Chopper1192":2ww4sspi said:
chris667":2ww4sspi said:
People on here talk about them being bad, and in many ways that's correct. But if they were really bad, you wouldn't still see hundreds of them trundling out the decades as a general rule.
that's cos they were so shocking few buyers could bring themselves
to rude then for long.
Sometimes typos are funny...
But seriously, there's a subtle yet curiously poignant aspect, that's normally missed or ignored by those determined to label everything below point X as BSO. Some of these older bikes like Mustangs, like Activators, were heavy, not really practical, almost a pastiche of true off-road bikes.
Yet heavy, with quite poor components, they did tend to be at least robust. Far from being aspirational, perhaps not desirable, maybe worth no more than a grudging nod - but compared with some of the real, supermarket special BSOs, at least had something.
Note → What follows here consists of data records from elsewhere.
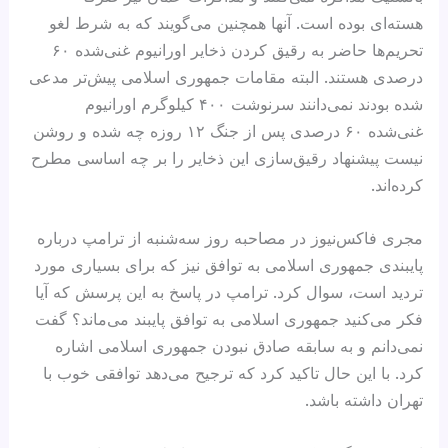
هسته‌ای بوده است. آنها همچنین می‌گویند که به شرط لغو
تحریم‌ها حاضر به رقیق کردن ذخایر اورانیوم غنی‌شده ۶۰
درصدی هستند. البته مقامات جمهوری اسلامی پیش‌تر مدعی
شده بودند نمی‌دانند سرنوشت ۴۰۰ کیلوگرم اورانیوم
غنی‌شده ۶۰ درصدی پس از جنگ ۱۲ روزه چه شده و روشن
نیست پیشنهاد رقیق‌سازی این ذخایر را بر چه اساسی مطرح
کرده‌اند.
مجری فاکس‌نیوز در مصاحبه روز سه‌شنبه از ترامپ درباره
پایبندی جمهوری اسلامی به توافق نیز که برای بسیاری مورد
تردید است، سوال کرد. ترامپ در پاسخ به این پرسش که آیا
فکر می‌کنید جمهوری اسلامی به توافق پایبند می‌ماند؟ گفت
نمی‌دانم و به سابقه صادق نبودن جمهوری اسلامی اشاره
کرد. با این حال تاکید کرد که ترجیح می‌دهد توافقی خوب با
تهران داشته باشد.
When you've got £50 bikes that seem to play up as soon as you've wheeled them out of the huge warehouse that has been labelled as a shopping emporium, and the moment you dare even go near it with tools, things round-off, break, or will never align correctly, you have to grudgingly admit that whilst Raleigh were hardly making proper MTBs with these sort of bikes, and whilst perhaps heavy, awkward bikes, they did at least seem to work reasonably, without falling apart.